----- Extrait du document
La Chronique Agora

Le sacrifice de l’empereur

Tous les risques monétaires, économiques et financiers sont désormais rassemblés, canalisés, redirigés… vers le dollar US.

Comme je l’expliquais hier, les politiques financières et monétaires actuelles vont toutes dans la même direction – parce que les risques du monde entier remontent peu à peu au niveau de la pierre angulaire du système actuel : le dollar américain.

C’est la contrepartie systémique de l’impérialisme : l’empereur doit se sacrifier pour assurer la sécurité. Il ne peut plus se désengager.

Le système se clôt sur lui-même, le maître est aussi vulnérable que l’esclave. Certes, il exploite, il draine les ressources – mais comme tout son système domestique s’imbrique peu à peu dans le mondial, il perd son autonomie, ses capacités d’adaptation internes et il doit s’adapter à ce qui se passe à l’extérieur.

D’une certaine façon, Jerome Powell a dû ouvrir les robinets pour éviter l’asphyxie de la Chine et la mise en danger de son système bancaire, financier et monétaire. Eh oui !

L’interconnexion est telle, l’architecture du système est telle, les besoins en « dollars » hors USA sont tels que tout est en dernière analyse assumé par la banque centrale américaine… sans que ce soit perçu ou dit.

Si le monde extérieur se met en risk off, si le système bancaire mondial fait la grève de la production de « dollars » virtuels, la Fed est obligée de céder et de rouvrir les robinets.

Un géant aux pieds d’argile

Le dollar n’est pas la monnaie la plus solide, non : c’est – et ce sera – la monnaie la plus exposée. Voilà la vérité que les marchés n’ont pas encore perçue. C’est la Fed et les contribuables américains qui supportent et prennent en charge le risque mondial ; ce sont eux qui sont les assureurs du monde. A l’abri de ce parapluie, on peut danser comme si le risque n’existait pas… alors qu’il est suprême.

C’est là qu’on mesure l’imbécilité de Trump, qui n’a pas compris le monde dans lequel nous vivons : il augmente les risques du monde sans savoir que c’est lui qui, si le risque se réalise, va payer.

La Fed n’a aucun choix ; elle en a même de moins en moins – c’est marche ou crève.

La bulle gonflera, elle va continuer de se multiplier, de se diversifier, et le risque va continuer à gonfler davantage. La dynamique des bulles est de plus en plus puissante. Irrésistible.

Fiasco et renonciation

Du point de vue des bulles, 2019 a été un fiasco absolu pour les banques centrales. Alarmés par les bulles vacillantes – chute de 20% des Bourses en quelques jours fin 2018 – les banquiers centraux ont paniqué. Ils ont dû se résoudre à prolonger la « phase terminale de l’excès de bulles » par l’administration imprudente/criminelle de mesures de relance supplémentaires.
----------
----- Informations extraites
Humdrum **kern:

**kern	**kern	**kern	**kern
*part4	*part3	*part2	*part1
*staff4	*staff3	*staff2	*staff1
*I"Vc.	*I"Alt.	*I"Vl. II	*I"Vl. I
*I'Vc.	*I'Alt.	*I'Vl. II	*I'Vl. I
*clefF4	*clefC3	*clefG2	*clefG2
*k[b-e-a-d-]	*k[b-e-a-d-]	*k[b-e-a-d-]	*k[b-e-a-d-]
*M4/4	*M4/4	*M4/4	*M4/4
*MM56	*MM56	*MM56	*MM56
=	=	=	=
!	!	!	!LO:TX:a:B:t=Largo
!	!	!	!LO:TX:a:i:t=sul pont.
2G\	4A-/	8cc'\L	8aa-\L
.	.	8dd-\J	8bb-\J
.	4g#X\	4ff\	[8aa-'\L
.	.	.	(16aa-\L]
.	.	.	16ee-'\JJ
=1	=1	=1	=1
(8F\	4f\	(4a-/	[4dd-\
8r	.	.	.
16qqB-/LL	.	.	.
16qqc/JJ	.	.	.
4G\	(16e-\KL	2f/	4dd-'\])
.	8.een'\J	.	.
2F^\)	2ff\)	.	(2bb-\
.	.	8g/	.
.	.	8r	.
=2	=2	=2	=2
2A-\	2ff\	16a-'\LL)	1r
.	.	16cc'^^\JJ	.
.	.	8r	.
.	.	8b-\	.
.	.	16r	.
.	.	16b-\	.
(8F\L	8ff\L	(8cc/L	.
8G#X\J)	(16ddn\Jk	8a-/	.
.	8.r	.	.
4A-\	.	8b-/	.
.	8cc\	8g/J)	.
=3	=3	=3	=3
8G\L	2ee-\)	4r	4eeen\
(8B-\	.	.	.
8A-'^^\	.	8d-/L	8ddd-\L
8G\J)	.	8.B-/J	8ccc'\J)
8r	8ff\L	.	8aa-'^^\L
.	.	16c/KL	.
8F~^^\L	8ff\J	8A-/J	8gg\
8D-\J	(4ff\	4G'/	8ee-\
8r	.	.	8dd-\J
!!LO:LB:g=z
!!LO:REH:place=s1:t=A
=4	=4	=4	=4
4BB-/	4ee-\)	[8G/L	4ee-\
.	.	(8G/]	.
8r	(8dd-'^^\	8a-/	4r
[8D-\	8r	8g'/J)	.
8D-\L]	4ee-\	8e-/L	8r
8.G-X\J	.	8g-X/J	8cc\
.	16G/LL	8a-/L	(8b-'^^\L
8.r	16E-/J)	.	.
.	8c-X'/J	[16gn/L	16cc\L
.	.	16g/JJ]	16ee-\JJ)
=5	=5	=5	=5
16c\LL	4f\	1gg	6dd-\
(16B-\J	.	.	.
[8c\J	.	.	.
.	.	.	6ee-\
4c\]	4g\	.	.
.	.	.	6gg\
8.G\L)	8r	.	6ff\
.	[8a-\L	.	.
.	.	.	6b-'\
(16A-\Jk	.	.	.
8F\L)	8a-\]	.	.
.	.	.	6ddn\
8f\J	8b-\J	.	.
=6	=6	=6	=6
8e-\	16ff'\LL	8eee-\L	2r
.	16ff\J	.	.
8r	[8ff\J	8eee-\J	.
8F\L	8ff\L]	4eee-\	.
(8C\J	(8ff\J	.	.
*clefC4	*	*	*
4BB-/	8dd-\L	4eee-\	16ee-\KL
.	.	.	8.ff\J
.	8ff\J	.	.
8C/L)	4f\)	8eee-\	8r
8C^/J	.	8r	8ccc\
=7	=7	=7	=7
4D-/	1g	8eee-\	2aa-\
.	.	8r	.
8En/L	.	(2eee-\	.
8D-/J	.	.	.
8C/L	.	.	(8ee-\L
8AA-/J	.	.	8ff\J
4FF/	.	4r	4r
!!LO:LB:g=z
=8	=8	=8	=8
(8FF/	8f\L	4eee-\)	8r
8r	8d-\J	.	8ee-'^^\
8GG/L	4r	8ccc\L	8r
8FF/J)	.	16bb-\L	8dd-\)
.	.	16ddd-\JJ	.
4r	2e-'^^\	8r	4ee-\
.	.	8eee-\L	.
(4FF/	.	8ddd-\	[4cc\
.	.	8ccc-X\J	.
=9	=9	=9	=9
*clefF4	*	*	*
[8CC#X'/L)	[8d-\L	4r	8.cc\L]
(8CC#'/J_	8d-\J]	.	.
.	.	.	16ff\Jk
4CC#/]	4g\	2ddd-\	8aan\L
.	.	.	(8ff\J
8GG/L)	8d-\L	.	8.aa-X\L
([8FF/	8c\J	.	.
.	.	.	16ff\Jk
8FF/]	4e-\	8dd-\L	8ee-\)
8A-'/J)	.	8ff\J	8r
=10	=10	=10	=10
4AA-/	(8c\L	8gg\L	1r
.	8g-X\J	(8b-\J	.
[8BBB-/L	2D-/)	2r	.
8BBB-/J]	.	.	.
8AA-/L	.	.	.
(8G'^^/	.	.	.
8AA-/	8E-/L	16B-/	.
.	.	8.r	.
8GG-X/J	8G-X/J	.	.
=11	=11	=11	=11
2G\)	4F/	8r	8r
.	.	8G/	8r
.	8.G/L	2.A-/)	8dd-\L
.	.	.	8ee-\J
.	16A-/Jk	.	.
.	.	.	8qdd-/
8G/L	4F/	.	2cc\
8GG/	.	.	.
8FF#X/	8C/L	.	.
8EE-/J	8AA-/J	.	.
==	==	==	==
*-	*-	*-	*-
----------
Poursuivez, s'il vous plaît, la chronique sur le dollar et la Fed à partir de sa dernière phrase.

La BCE a redémarré le QE. La Fed a commencé 2019 en abandonnant brusquement la « normalisation », puis a terminé avec 400 milliards de dollars de non-QE, le fameux Q4.

Les banques centrales ont réduit les coûts de financement et offert aux marchés financiers spéculatifs des centaines de milliards de liquidités supplémentaires.

Plus important encore, les banquiers centraux mondiaux ont accordé le type de garantie dont les marchés n’avaient fait jusqu’à présent que rêver. Ils ont promis, ils ont préempté les politiques futures : la politique monétaire sera utilisée de manière précoce et agressive pour soutenir les marchés, elle sera dissymétrique. Aucun excès ne provoquera un quelconque degré de restriction monétaire.

Panique haussière

Les marchés d’actifs ont réagi par la folie. Les marchés obligataires mondiaux ont connu un mouvement historique, les rendements s’effondrant au cours de l’été. Les actions mondiales ont terminé l’année sur une crise de panique haussière. Les baissiers sur l’obligataire et les actions ont été « écrasés à mort ».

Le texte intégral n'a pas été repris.